- [Action item] Among the lines of the records, find all that carry the word "Example" and copy them.
━━ Given data ━━
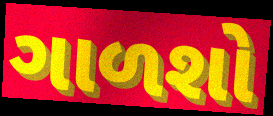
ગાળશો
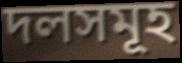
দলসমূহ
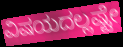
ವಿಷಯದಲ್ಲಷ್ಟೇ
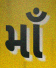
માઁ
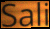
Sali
━━━
━━ Given data ━━
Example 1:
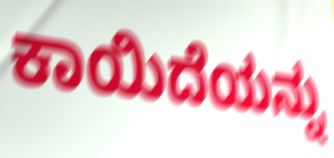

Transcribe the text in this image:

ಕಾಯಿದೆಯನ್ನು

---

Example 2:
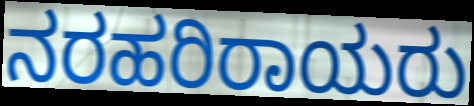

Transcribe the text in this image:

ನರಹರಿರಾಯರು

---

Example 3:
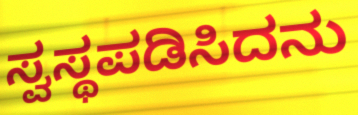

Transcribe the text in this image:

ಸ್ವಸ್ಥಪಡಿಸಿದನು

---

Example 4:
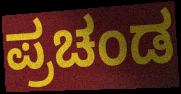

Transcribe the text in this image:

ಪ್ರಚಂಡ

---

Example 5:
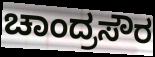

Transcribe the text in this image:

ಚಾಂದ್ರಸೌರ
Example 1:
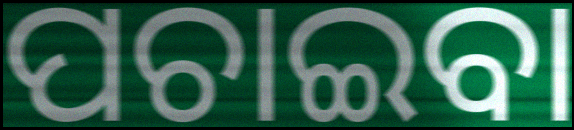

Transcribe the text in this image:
━━━
- [Finished exercise]
Example 1:
Example 2:
Example 3:
Example 4:
Example 5:
Example 1:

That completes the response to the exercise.